• [Work item]: The required result is each line of the entries below containing the string "Crimping".

• [Collected data]:
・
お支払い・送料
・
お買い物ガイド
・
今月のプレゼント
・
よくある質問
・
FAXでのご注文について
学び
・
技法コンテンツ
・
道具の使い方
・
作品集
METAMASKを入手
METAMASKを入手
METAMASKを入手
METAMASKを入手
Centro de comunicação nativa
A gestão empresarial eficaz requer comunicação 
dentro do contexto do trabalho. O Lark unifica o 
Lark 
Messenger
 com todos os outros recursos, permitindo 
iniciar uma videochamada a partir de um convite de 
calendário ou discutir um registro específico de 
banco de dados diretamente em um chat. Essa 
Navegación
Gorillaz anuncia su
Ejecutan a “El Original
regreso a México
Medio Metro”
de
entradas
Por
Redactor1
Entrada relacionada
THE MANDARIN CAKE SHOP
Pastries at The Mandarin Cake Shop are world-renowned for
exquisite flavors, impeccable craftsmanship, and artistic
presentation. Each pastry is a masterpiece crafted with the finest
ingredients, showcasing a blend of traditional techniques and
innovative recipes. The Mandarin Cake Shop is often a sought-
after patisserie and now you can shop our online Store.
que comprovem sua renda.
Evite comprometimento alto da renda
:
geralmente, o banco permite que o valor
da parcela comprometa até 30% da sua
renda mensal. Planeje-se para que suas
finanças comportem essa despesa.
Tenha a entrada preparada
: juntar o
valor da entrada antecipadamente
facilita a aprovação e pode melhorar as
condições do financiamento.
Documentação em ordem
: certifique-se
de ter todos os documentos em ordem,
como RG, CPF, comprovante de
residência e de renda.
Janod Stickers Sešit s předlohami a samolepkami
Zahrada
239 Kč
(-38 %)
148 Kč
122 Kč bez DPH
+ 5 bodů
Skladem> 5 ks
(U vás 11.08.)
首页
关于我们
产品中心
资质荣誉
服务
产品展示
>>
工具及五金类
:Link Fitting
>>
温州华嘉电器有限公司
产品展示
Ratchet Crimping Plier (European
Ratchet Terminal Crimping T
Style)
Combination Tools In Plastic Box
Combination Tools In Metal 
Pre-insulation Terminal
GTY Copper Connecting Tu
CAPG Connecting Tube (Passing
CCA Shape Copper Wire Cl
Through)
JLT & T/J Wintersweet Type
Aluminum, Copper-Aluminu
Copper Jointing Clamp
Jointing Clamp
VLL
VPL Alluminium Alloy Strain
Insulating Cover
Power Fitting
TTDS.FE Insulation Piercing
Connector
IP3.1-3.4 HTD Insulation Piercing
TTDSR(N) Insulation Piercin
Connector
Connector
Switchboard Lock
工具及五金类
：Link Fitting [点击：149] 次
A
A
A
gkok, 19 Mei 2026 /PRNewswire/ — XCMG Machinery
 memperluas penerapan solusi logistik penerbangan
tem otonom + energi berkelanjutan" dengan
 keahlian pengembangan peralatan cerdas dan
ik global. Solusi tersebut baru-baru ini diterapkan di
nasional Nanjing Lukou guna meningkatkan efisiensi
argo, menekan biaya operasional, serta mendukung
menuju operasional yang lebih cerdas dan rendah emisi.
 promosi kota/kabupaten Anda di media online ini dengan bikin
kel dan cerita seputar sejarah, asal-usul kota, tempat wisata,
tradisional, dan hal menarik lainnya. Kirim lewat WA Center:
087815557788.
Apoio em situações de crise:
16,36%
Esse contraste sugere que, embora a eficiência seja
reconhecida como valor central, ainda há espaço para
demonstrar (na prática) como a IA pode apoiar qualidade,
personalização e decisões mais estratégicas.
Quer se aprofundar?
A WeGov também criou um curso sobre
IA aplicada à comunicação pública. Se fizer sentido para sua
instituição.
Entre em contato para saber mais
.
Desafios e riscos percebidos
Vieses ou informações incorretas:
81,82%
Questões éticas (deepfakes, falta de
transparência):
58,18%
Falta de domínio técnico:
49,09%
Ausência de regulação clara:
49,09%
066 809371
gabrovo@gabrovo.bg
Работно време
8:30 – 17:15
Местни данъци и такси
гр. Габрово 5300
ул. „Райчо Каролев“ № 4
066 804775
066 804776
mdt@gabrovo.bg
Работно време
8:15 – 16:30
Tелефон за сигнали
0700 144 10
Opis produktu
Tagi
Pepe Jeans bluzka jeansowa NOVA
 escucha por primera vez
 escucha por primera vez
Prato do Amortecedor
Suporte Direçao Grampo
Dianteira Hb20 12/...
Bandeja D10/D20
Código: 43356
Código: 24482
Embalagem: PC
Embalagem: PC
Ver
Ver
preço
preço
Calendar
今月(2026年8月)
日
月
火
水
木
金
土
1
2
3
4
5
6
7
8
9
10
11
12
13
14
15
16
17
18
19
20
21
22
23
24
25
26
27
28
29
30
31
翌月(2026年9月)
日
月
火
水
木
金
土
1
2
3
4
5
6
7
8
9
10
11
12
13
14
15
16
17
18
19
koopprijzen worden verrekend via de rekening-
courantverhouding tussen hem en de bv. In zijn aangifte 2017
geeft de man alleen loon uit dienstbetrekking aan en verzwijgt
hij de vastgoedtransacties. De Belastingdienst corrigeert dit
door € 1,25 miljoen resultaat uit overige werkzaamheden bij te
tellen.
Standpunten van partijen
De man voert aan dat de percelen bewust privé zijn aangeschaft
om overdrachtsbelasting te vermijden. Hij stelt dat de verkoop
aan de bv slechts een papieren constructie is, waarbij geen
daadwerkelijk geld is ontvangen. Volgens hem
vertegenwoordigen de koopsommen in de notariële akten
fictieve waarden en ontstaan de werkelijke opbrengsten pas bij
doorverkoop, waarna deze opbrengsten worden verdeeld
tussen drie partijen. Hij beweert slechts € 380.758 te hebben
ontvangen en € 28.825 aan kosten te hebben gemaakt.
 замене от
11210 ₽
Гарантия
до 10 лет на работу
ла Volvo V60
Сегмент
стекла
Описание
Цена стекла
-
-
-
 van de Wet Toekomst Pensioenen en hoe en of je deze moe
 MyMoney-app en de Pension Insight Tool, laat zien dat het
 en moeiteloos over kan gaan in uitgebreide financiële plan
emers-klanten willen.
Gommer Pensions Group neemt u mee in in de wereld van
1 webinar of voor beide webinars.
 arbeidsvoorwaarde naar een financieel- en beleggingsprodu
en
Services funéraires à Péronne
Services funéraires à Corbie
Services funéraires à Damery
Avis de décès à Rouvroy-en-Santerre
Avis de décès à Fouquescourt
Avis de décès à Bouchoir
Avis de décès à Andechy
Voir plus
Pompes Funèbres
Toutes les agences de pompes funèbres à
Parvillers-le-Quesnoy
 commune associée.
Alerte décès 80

• [Output of the exercise]:
Ratchet Crimping Plier (European
Ratchet Terminal Crimping T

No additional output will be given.